Het lijkt alsof de kiezer eindelijk geëmancipeerd is. De opkomst bij verkiezingen is hoog, de zetels wisselen snel en het aantal partijen neemt toe. Maar besturen wordt ingewikkelder, want lang niet elke club is ertoe bereid of in staat en op regeren volgt straf. Jammer van de partijfolklore, maar voor stabiliteit is politieke hergroepering nodig.

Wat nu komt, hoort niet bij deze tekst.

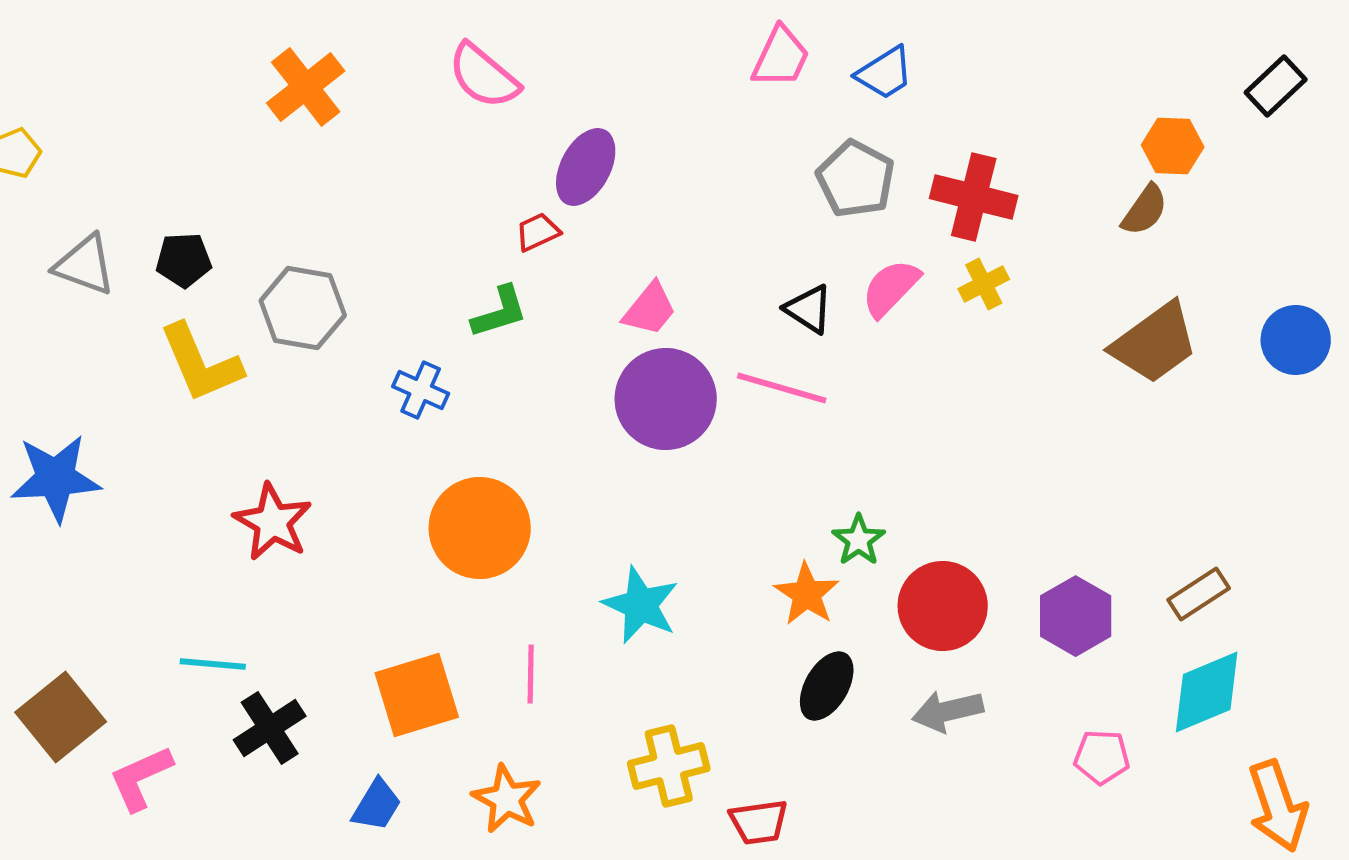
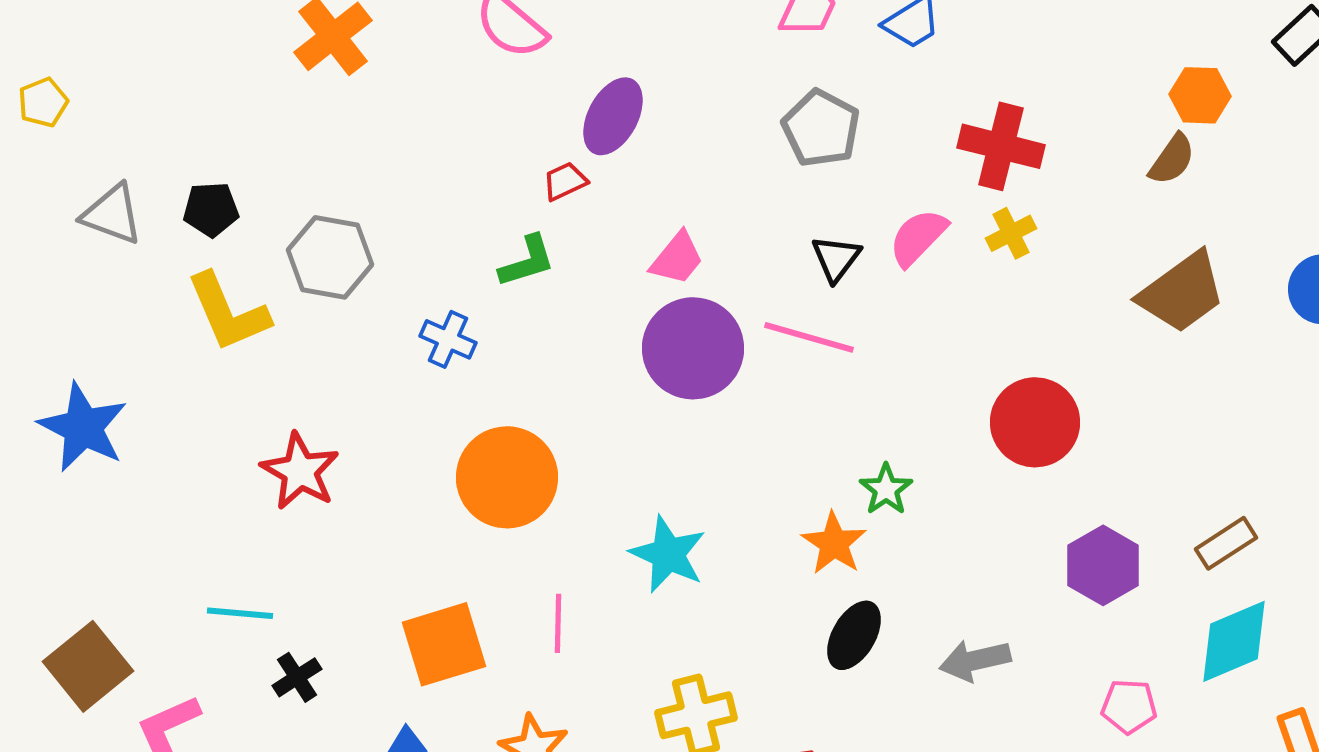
gray pentagon: (856, 179) -> (821, 128), moved
black triangle: (809, 309) -> (836, 258), turned 34
blue star: (56, 478) -> (83, 427), turned 30
red circle: (943, 606) -> (1035, 422), moved
black cross: (270, 728) -> (297, 677), size x0.7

Er is inmiddels al erg veel gezegd en geschreven over de verkiezingen voor de Tweede Kamer. Ze trokken internationaal ongekend veel aandacht als eerste belangrijke toets van de populariteit van populistische politiek na Groot-Brittannië (Brexit) en de Verenigde Staten (verkiezing Trump) en voor de presidentsverkiezingen in Frankrijk en de Bondsdagverkiezingen in Duitsland later in 2017.
De uitslag is aanvankelijk met opluchting ontvangen: Geert Wilders’ PVV werd niet de grootste partij. Maar achter deze opluchting gaan ook paradoxen schuil. De PVV werd niet de grootste partij maar won wel zetels. De VVD ‘won’ de verkiezingen door acht zetels te verliezen. Collateral damage was er eveneens. De steun voor de PvdA, een van de grote traditionele bestuurderspartijen van het land, is op ongekende wijze verschrompeld.

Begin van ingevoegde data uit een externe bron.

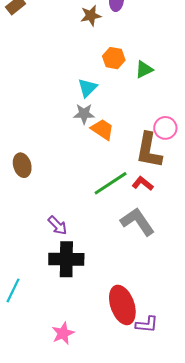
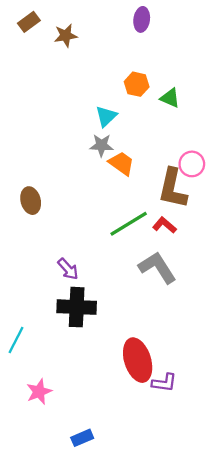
brown star: (91, 16) -> (66, 36), moved
green triangle: (144, 69) -> (170, 98), turned 48
pink star: (63, 333) -> (39, 392), moved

In beschouwingen over het debacle van de PvdA zijn verklaringen tot nu toe vooral gezocht in factoren die speciaal voor de PvdA golden of gelden. Voorbeelden zijn: de volgens velen overhaaste coalitievorming met de VVD in 2012, het gebrek aan zichtbaarheid als kleinste coalitiepartner, de toegeschreven verantwoordelijkheid voor een streng crisisbeleid en voor alles wat er niet goed ging en gaat rond immigratie en integratie, verkeerde keuze van campagne-issues, een zielloze ‘lijsttrekkersstrijd’ tussen Diederik Samsom en Lodewijk Asscher.

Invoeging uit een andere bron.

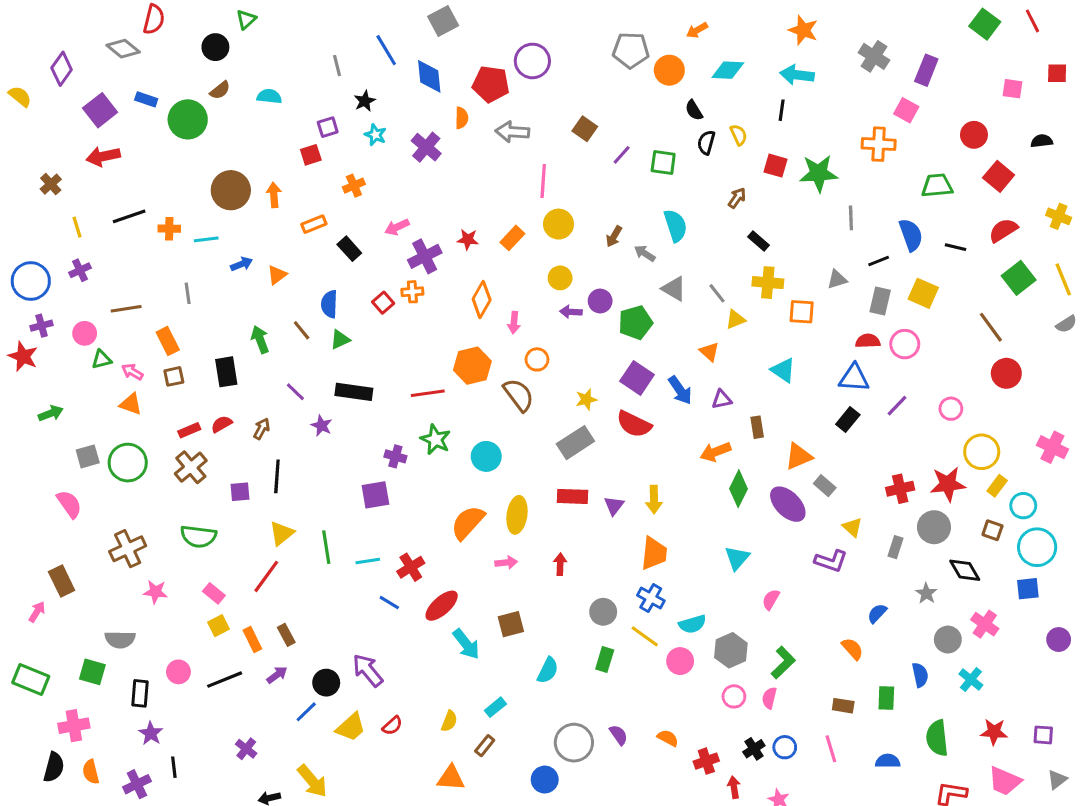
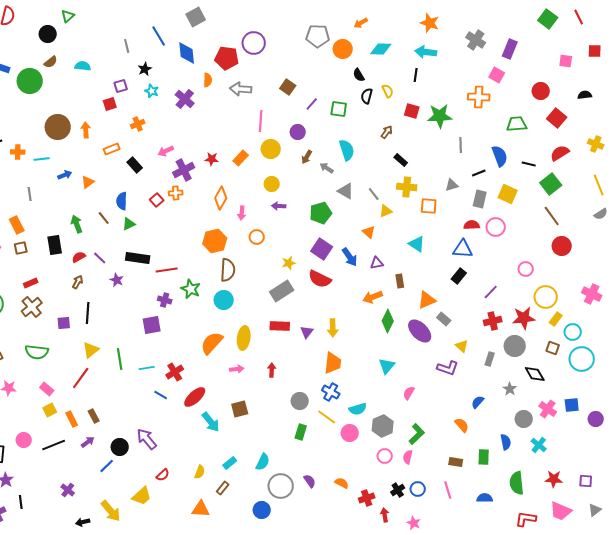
green square: (1019, 278) -> (551, 184), moved
purple circle: (600, 301) -> (298, 132), moved
red line: (428, 393) -> (167, 270), moved
brown semicircle: (519, 395) -> (228, 270), moved, turned 40
purple line: (897, 406) -> (491, 292), moved
red semicircle: (222, 424) -> (79, 257), moved
blue square: (1028, 589) -> (572, 405), moved
cyan semicircle: (548, 670) -> (263, 462), moved
yellow trapezoid: (351, 727) -> (142, 496), moved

Al deze verklaringen zullen ten minste voor een deel wel kloppen. Bovendien bieden sommige ook zeker nuttige aanknopingspunten om bij de volgende verkiezingen misschien een beter resultaat te boeken. Dit laatste is essentieel voor de toekomst van de PvdA, en het is dus van groot belang dat lering wordt getrokken uit de campagne en de afgelopen regeerperiode.
Deze bijdrage heeft echter een ander doel, en dat is: duidelijk maken dat de verkiezingsnederlaag van de PvdA niet onverwacht was, evenmin voorspelbaar was, maar past in ontwikkelingen in het Nederlandse electorale systeem die al decennia gaande zijn. Tegen de achtergrond van langetermijnontwikkelingen blijkt het verkiezingsresultaat van 2017 allerminst verrassend te zijn. Het past in de ontwikkeling van het politieke systeem in de afgelopen halve eeuw. Dit roept natuurlijk de vraag op wat deze bevinding te zeggen heeft over toekomstige verkiezingen, en over het lot van de PvdA daarin.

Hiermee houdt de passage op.